=== SUPPLIED DATA ===

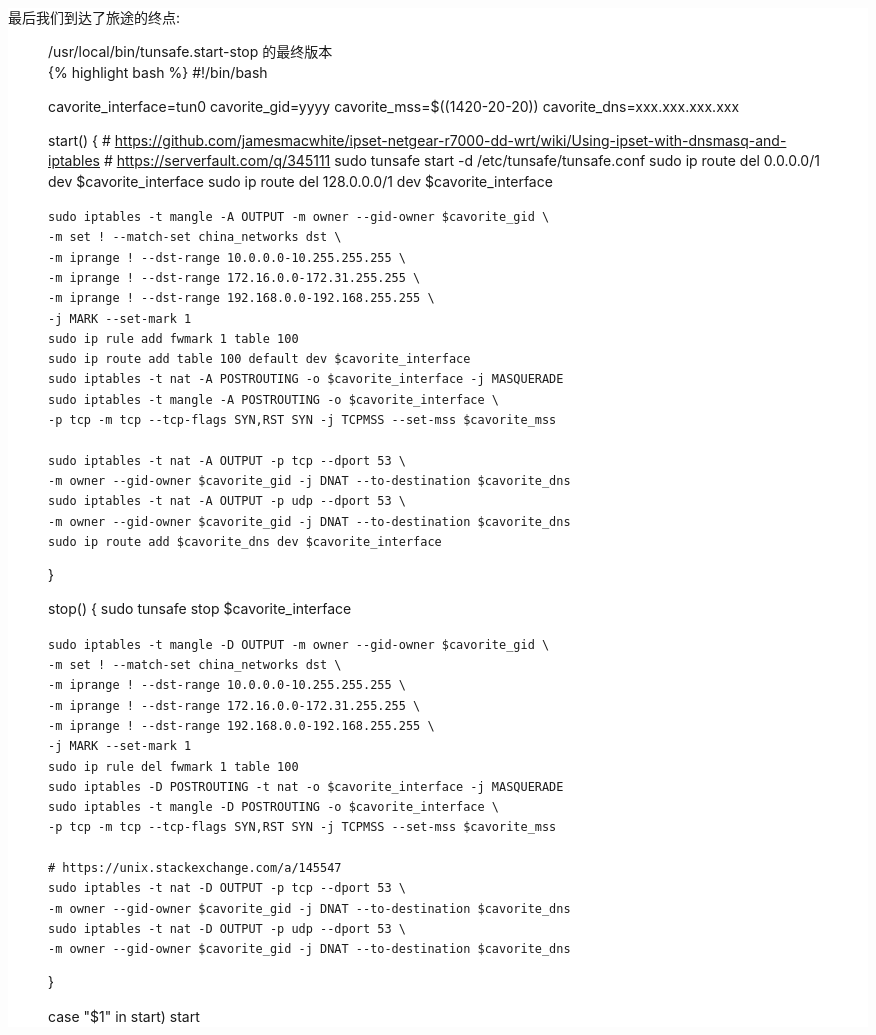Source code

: 最后我们到达了旅途的终点:
<figure>
  <figcaption>/usr/local/bin/tunsafe.start-stop 的最终版本</figcaption>
{% highlight bash %}
#!/bin/bash

cavorite_interface=tun0
cavorite_gid=yyyy
cavorite_mss=$((1420-20-20))
cavorite_dns=xxx.xxx.xxx.xxx

start() {
    # https://github.com/jamesmacwhite/ipset-netgear-r7000-dd-wrt/wiki/Using-ipset-with-dnsmasq-and-iptables
    # https://serverfault.com/q/345111
    sudo tunsafe start -d /etc/tunsafe/tunsafe.conf
    sudo ip route del 0.0.0.0/1 dev $cavorite_interface
    sudo ip route del 128.0.0.0/1 dev $cavorite_interface

    sudo iptables -t mangle -A OUTPUT -m owner --gid-owner $cavorite_gid \
    -m set ! --match-set china_networks dst \
    -m iprange ! --dst-range 10.0.0.0-10.255.255.255 \
    -m iprange ! --dst-range 172.16.0.0-172.31.255.255 \
    -m iprange ! --dst-range 192.168.0.0-192.168.255.255 \
    -j MARK --set-mark 1
    sudo ip rule add fwmark 1 table 100
    sudo ip route add table 100 default dev $cavorite_interface
    sudo iptables -t nat -A POSTROUTING -o $cavorite_interface -j MASQUERADE
    sudo iptables -t mangle -A POSTROUTING -o $cavorite_interface \
    -p tcp -m tcp --tcp-flags SYN,RST SYN -j TCPMSS --set-mss $cavorite_mss

    sudo iptables -t nat -A OUTPUT -p tcp --dport 53 \
    -m owner --gid-owner $cavorite_gid -j DNAT --to-destination $cavorite_dns
    sudo iptables -t nat -A OUTPUT -p udp --dport 53 \
    -m owner --gid-owner $cavorite_gid -j DNAT --to-destination $cavorite_dns
    sudo ip route add $cavorite_dns dev $cavorite_interface
}

stop() {
    sudo tunsafe stop $cavorite_interface

    sudo iptables -t mangle -D OUTPUT -m owner --gid-owner $cavorite_gid \
    -m set ! --match-set china_networks dst \
    -m iprange ! --dst-range 10.0.0.0-10.255.255.255 \
    -m iprange ! --dst-range 172.16.0.0-172.31.255.255 \
    -m iprange ! --dst-range 192.168.0.0-192.168.255.255 \
    -j MARK --set-mark 1
    sudo ip rule del fwmark 1 table 100
    sudo iptables -D POSTROUTING -t nat -o $cavorite_interface -j MASQUERADE
    sudo iptables -t mangle -D POSTROUTING -o $cavorite_interface \
    -p tcp -m tcp --tcp-flags SYN,RST SYN -j TCPMSS --set-mss $cavorite_mss

    # https://unix.stackexchange.com/a/145547
    sudo iptables -t nat -D OUTPUT -p tcp --dport 53 \
    -m owner --gid-owner $cavorite_gid -j DNAT --to-destination $cavorite_dns
    sudo iptables -t nat -D OUTPUT -p udp --dport 53 \
    -m owner --gid-owner $cavorite_gid -j DNAT --to-destination $cavorite_dns
}

case "$1" in
    start)
        start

===

* _BRIEF_
What lines above contain the word "route"? Please copy each one.

* _RESULT OF THE EXERCISE_
    sudo ip route del 0.0.0.0/1 dev $cavorite_interface
    sudo ip route del 128.0.0.0/1 dev $cavorite_interface
    sudo ip route add table 100 default dev $cavorite_interface
    sudo ip route add $cavorite_dns dev $cavorite_interface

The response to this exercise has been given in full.